WASHINGTON » With prices across the economy — from food, gas and rent to cars, airfares and hotel rooms — soaring at their fastest pace in decades, you might think Americans would tap the brakes on spending.
Not so far. Consumers as a whole are showing surprising resilience, not only sustaining their spending but increasing it even after adjusting for inflation. In April, the government said, retail sales outpaced inflation for a fourth straight month. It was a reassuring sign that consumers — the primary drivers of America’s economy — are still providing vital support and helping allay concerns that a recession might be near.
Yet at the same time, there are signs that some people, especially in lowerincome households, are starting to cut back, by shifting to lower-priced or alternative items or by skipping some purchases altogether as inflation shrinks their disposable income.

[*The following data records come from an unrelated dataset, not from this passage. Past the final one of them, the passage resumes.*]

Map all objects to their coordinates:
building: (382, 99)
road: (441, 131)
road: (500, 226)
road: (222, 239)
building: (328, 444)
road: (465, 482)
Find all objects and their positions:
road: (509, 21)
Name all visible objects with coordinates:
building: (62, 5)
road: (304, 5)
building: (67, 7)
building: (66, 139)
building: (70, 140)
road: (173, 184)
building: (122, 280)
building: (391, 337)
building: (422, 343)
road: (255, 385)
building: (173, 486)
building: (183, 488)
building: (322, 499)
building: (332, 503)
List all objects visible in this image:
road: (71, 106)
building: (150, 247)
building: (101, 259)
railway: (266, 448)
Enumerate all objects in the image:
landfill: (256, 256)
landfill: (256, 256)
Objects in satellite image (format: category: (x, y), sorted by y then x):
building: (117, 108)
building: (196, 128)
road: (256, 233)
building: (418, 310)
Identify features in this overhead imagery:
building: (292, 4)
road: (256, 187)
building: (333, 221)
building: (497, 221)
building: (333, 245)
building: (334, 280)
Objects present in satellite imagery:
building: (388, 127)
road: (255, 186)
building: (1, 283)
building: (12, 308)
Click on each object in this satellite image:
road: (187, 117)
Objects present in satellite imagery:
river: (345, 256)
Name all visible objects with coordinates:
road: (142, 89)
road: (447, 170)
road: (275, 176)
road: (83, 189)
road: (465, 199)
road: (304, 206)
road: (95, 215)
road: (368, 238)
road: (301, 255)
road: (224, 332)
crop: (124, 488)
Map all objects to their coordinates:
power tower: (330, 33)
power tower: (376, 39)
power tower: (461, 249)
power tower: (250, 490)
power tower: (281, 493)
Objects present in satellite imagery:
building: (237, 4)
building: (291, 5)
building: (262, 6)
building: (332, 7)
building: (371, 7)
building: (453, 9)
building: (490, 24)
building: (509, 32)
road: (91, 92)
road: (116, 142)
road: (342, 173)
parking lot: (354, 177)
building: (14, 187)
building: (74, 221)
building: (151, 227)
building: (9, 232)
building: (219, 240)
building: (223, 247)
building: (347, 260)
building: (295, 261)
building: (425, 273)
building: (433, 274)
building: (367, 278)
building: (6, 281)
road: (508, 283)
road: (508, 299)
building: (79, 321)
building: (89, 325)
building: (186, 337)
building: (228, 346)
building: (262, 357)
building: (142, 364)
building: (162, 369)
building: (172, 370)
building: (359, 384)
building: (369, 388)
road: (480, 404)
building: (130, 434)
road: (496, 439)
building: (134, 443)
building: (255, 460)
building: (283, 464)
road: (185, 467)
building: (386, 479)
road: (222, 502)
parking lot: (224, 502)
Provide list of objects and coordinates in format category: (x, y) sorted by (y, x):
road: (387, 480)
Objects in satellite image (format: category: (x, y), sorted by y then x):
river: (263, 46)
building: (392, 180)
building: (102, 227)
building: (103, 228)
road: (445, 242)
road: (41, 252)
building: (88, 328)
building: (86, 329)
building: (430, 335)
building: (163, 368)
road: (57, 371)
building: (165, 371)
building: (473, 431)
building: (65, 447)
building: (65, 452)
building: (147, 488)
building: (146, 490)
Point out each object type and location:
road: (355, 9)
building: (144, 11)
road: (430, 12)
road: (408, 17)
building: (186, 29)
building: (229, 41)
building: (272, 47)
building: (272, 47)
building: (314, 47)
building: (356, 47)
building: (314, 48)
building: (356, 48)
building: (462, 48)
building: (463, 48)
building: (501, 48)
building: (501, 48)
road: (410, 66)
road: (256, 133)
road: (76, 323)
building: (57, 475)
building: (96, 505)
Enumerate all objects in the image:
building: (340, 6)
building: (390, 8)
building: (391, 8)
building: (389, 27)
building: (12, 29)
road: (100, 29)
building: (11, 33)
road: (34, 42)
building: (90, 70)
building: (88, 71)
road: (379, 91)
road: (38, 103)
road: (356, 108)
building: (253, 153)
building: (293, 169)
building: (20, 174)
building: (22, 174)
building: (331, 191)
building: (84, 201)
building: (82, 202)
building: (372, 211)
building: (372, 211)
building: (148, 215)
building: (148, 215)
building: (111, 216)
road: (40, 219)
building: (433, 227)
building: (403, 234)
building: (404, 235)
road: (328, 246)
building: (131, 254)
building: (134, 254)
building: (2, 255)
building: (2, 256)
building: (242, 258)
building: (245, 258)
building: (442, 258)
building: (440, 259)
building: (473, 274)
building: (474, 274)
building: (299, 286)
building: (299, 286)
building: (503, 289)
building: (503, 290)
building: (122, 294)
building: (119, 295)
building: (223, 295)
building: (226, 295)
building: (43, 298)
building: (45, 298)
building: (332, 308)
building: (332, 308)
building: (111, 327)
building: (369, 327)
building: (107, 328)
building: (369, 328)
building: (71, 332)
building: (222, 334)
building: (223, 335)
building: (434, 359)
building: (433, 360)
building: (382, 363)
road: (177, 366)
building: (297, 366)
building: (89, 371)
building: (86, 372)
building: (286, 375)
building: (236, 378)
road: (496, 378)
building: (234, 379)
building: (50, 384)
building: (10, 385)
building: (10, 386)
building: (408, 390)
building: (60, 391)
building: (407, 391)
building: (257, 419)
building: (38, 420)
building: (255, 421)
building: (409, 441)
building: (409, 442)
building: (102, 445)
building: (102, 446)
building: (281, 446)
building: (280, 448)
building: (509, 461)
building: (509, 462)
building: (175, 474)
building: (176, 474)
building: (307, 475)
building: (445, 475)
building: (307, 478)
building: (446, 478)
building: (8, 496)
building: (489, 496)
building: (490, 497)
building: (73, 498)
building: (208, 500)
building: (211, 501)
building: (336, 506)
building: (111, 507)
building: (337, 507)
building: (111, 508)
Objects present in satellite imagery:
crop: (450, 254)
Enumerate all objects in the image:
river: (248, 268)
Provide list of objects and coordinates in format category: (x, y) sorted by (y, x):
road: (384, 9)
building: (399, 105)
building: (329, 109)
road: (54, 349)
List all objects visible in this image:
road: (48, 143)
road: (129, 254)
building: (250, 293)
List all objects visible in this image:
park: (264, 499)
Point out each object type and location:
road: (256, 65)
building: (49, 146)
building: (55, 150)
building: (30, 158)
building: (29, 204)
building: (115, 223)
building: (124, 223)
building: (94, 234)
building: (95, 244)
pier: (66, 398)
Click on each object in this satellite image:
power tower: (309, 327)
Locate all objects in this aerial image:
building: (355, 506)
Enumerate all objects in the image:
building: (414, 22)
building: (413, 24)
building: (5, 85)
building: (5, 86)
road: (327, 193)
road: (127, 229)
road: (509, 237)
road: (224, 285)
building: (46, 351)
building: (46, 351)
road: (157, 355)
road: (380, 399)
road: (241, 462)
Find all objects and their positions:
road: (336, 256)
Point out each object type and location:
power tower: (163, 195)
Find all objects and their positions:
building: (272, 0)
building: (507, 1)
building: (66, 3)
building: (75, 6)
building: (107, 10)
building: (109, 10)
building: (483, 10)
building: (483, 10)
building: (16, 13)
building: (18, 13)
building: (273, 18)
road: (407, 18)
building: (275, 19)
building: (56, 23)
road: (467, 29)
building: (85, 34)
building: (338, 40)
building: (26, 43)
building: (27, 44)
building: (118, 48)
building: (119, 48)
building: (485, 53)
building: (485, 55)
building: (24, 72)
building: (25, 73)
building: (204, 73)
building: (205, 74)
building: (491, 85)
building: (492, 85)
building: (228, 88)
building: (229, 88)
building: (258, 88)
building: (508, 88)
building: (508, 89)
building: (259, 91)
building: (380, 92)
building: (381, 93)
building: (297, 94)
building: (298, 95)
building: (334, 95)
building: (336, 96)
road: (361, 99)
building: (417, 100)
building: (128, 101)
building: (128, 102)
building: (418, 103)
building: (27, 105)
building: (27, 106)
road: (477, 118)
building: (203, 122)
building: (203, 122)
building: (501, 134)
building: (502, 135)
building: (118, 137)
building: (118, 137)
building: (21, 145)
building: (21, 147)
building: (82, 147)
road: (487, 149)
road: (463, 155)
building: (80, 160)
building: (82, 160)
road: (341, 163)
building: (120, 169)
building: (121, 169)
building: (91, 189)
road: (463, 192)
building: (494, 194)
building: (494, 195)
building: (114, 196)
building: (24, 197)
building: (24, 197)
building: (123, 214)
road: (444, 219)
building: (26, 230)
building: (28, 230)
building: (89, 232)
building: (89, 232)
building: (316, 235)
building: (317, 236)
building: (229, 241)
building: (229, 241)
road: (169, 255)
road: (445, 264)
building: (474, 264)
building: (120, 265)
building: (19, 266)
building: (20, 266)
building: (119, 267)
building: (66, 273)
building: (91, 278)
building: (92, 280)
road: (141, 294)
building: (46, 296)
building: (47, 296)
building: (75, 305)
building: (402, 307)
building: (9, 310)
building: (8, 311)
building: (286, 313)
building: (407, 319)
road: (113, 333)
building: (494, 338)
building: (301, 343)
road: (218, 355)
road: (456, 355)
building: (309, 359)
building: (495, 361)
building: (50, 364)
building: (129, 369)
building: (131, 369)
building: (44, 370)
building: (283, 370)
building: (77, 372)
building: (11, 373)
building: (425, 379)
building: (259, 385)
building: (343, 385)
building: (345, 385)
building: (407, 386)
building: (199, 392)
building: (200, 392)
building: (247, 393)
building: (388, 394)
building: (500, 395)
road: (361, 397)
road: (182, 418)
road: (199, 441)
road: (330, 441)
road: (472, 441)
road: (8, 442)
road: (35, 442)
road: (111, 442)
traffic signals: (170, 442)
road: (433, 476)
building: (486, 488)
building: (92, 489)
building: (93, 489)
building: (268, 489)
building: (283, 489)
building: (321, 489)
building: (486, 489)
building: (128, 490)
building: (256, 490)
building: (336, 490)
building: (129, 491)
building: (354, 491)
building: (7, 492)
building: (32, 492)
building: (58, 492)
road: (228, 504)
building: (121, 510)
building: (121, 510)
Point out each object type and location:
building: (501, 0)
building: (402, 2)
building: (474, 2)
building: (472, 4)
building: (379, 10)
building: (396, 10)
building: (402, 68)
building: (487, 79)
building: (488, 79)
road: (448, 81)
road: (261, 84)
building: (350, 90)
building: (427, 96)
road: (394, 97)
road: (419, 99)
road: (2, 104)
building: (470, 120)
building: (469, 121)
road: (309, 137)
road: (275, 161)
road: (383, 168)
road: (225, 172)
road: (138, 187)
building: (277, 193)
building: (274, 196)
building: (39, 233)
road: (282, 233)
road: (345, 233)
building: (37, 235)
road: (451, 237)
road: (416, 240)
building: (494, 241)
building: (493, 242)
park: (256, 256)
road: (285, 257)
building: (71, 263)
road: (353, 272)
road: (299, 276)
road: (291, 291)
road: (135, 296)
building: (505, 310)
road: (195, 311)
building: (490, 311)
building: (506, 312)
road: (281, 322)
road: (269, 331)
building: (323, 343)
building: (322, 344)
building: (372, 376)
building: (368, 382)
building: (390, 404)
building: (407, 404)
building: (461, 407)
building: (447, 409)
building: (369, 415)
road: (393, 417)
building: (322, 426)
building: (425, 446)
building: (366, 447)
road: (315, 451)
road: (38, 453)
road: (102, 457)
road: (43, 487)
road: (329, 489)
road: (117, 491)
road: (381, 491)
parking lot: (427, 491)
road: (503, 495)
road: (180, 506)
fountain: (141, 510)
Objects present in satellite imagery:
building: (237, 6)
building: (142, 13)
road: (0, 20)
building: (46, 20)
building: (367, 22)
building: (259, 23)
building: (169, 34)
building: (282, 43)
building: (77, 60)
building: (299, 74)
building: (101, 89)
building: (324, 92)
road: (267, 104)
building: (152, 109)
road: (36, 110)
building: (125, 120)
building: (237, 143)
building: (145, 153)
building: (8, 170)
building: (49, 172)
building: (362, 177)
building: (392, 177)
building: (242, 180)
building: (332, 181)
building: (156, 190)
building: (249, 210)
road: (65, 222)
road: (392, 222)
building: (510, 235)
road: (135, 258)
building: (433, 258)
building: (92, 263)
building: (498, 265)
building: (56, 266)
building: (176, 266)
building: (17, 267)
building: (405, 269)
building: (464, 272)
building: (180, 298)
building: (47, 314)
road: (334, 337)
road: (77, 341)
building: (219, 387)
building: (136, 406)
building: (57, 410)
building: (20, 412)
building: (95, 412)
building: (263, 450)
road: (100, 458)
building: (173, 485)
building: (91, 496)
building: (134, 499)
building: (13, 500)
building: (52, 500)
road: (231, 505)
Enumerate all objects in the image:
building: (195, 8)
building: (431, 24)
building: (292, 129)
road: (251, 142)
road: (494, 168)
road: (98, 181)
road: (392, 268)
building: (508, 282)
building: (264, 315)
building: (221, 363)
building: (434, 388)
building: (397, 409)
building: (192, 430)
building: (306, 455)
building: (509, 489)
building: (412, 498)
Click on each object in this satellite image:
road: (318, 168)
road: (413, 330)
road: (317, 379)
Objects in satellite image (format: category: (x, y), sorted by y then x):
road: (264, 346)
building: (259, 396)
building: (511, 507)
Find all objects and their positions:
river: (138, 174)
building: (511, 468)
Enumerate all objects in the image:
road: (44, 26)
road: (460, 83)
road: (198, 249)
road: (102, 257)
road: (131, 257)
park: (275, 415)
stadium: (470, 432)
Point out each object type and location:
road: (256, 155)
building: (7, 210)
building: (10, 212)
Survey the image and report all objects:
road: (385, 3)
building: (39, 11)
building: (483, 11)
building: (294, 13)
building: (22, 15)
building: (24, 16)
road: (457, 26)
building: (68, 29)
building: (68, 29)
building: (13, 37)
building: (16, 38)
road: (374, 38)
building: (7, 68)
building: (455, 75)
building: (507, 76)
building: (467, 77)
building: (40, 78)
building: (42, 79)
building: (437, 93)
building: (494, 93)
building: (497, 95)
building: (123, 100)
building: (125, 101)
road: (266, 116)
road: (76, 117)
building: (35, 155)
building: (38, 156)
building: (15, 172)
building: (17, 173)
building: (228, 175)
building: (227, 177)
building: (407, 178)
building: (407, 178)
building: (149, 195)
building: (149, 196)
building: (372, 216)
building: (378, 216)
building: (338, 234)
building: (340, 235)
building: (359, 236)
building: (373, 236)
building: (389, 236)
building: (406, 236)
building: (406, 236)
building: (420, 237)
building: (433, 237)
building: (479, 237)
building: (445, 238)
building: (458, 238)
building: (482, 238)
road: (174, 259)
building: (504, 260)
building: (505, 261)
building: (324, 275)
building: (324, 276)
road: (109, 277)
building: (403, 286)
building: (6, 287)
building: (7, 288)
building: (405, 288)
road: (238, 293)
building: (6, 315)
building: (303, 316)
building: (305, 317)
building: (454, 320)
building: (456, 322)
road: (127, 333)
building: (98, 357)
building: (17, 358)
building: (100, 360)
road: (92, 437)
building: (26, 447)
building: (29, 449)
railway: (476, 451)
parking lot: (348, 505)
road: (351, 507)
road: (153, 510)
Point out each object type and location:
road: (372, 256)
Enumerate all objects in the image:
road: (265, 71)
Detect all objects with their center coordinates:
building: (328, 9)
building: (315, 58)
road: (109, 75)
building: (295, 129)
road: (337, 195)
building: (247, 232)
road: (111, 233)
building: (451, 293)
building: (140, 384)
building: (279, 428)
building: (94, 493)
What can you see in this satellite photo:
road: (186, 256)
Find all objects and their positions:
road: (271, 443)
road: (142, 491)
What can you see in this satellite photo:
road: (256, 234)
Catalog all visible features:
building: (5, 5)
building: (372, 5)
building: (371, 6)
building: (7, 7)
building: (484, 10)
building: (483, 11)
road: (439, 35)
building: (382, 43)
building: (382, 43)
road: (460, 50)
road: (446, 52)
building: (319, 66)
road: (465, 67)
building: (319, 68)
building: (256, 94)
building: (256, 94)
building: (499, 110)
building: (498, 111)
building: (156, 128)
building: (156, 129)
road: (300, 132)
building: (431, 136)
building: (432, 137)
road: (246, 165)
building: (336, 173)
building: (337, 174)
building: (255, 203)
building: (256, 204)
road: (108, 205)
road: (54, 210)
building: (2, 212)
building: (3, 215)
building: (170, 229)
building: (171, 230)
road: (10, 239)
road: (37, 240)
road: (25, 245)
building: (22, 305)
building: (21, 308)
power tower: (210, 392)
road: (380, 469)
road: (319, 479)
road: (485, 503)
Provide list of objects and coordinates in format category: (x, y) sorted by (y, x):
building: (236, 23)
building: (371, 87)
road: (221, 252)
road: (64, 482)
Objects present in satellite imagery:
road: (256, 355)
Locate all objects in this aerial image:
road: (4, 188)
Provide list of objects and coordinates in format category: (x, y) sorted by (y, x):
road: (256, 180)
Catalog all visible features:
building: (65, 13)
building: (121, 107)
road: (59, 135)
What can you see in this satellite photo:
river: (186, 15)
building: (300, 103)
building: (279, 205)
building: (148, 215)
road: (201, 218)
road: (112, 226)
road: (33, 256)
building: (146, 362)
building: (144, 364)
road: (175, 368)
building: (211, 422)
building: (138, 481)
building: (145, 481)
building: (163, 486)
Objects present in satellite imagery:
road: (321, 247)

Last week, for example, Walmart, which caters to price-conscious consumers, reported that more of them were favoring lowercost store brands of lunch meat over pricier national brands and buying half-gallon cartons of milk rather than full gallons. Likewise, Kohl’s, a mid-priced department store, said its customers were spending less on each visit.
All of which has spotlighted a question floating over the economy: How long will consumers as a whole continue to spend at healthy levels — even if through gritted teeth — despite the pressures they’re feeling from inflation near 40-year highs? The answer will be key to whether the nation can avoid a recession as the Federal Reserve moves to sharply raise borrowing rates.
By most measures, consumers have downshifted from last year’s blowout spending, which was fueled
by stimulus checks and other government aid after the brutal pandemic recession. This year, noted Michelle Meyer, chief U.S. economist at the MasterCard Economics Institute, steadily surging prices have dimmed Americans’ outlook for the economy.
Even so, Meyer said, there is some cause for optimism.
“There’s still plenty of reasons to believe in the resilience of the consumer,” she said, pointing to America’s robust job market and the solid pay increases
many people are receiving. “There is a certain amount of frustration as they navigate the environment we’re in. But they’re still spending.”
Consider that even while consumer sentiment as measured by the University of Michigan plunged nearly 30% over the past year, Americans’ spending outran inflation during that time. Economists at Michigan noted that there has been a “historic disconnect” between sentiment and actual consumer behavior.